Except it wasn’t that at all.
“Crap!”
Kaylee slammed on the brakes and jerked the van over into the nearest shallow ditch, crunching over dead grass and gravel. She held the steering wheel straight, foot crushing the brake, until they came to a stop halfway embedded a cluster of corn stalks and sat there, stunned, while the engine idled and Randy swore, untangling himself from the blankets.
“Who the—how the—”
Edwin touched her shoulder. His eyes were wide like he’d just seen his life flash quickly by. “Uh…You okay? Did you fall asleep—”
“What the heck was that?” Randy demanded, but Kaylee was already unbuckling herself and sliding out of the driver’s seat. She hit the dry ground of the corn field and snuck back to where the edge of the ditch met the road, crouching when she got there. There were no cars for miles in either direction; nothing that would kick up a dust cloud. And nothing human that could kick up one that big.
“The Hunt,” Kaylee breathed as the others joined her.
“Here.” Maddox produced a pair of foldable binoculars and handed them to her. Kaylee put them to her eyes and zeroed in on the front of the dust cloud. She held in a gasp.
It was difficult to make out any of the four individual figures from this distance, but the twinge of pain in her head, the sick feel of wrong magic twisting her stomach, told her she was right.
“What are they doing out here?” Edwin said on her other side. “I thought they were staying closer to the east coast.”
“They have the ability to move around, you know,” Randy said dryly. He’d pressed his body as close to the grass as possible, eyes narrowed on the dust cloud as it cut swiftly across the landscape. “They’re getting stronger, moving farther away from their seat of power. Few more months I bet nowhere in the US will be safe.”
Kaylee zoomed in again. She could see the murky shape of the lead figure raise a spear clutched in his fist: the spear Ragnarok, St. George’s weapon of choice. The storm roared in answer as St. George held it to the sky. Lightning split the air. The clouds overhead swelled to an angry black, covering everything beneath them in soaking rain, obscuring the Hunt from her sight.
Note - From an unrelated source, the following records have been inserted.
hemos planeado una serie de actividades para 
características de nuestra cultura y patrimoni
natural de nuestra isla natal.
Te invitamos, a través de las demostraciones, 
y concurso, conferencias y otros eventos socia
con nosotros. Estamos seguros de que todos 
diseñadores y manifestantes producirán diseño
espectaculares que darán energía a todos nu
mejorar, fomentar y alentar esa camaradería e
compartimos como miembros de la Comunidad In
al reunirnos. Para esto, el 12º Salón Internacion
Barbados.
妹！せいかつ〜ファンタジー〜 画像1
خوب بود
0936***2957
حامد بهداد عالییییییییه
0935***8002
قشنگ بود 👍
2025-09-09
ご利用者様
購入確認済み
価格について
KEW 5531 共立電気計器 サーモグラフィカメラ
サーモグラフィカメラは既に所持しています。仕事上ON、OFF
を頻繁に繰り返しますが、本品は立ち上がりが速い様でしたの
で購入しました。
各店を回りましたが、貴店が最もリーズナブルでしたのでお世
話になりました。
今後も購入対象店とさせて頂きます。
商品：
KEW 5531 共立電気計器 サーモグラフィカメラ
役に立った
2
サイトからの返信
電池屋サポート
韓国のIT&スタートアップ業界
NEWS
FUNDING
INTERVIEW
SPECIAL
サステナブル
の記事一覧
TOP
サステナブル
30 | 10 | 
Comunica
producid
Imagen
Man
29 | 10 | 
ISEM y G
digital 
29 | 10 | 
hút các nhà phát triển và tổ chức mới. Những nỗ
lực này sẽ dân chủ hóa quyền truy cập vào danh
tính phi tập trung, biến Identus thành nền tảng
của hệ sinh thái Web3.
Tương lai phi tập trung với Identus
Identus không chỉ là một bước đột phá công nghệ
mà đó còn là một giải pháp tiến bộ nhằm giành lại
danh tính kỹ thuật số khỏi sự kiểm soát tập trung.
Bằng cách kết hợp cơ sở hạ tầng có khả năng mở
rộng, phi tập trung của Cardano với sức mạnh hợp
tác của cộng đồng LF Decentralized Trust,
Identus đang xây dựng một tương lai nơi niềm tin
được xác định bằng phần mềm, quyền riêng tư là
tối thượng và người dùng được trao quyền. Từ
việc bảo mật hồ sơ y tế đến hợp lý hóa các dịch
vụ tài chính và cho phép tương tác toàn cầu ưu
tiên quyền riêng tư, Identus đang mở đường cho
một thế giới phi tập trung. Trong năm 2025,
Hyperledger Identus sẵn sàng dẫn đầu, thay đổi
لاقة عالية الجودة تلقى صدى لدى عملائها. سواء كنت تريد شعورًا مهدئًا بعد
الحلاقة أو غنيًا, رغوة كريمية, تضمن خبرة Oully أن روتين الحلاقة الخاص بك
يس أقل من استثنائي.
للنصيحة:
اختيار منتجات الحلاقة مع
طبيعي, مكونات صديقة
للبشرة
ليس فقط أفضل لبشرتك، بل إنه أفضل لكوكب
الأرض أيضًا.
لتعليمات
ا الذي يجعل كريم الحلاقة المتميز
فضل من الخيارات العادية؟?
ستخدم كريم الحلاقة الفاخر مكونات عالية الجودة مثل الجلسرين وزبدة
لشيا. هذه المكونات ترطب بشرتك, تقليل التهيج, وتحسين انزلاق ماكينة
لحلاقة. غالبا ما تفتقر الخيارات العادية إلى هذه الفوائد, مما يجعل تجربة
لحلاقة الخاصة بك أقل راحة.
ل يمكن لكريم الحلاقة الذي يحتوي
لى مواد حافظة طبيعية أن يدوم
Never, even in her wildest moments of anger, had the power of her storms ever come close to that. This was a power not seen in an age. This was a power unrivaled.
How on earth was she supposed to beat it?
“How come nobody else can see them?” Edwin asked as Kaylee handed Maddox back his binoculars. “No news reports, no military going after them. I mean, they’re kind of hard to miss.”
“Magic, of course,” Randy said. “Normal humans just think it’s an unusually stormy season. And I don’t think the Hunt wants to be spotted by anyone who’s not part of the Convocation.”
“They’re doing a real swell job with subtlety,” Maddox said as another crash of thunder rolled across the plains.
“Why would they care about subtlety?” Kaylee said. “St. George doesn’t seem like the modest type. I thought he wanted to be known.”
“As sick as St. George’s mission is, he thinks he’s doing humanity a service. The ‘normal’ part of humanity anyway. He’ll go about his genocide quietly, without any normal humans being the wiser, like a good little public servant should.”
That…sounded strangely civil for a man—for a thing—that was anything but. Kaylee turned back to the Hunt, which by now had cut a neat swath right over the highway they would have been on, leaving a slash of rain in its wake. Ten minutes later and they had all but disappeared on the horizon, vanishing with a final clap of thunder. Kaylee let out an immense breath she didn’t realize she’d been holding.
“I think that’s enough excitement for one day,” Randy said.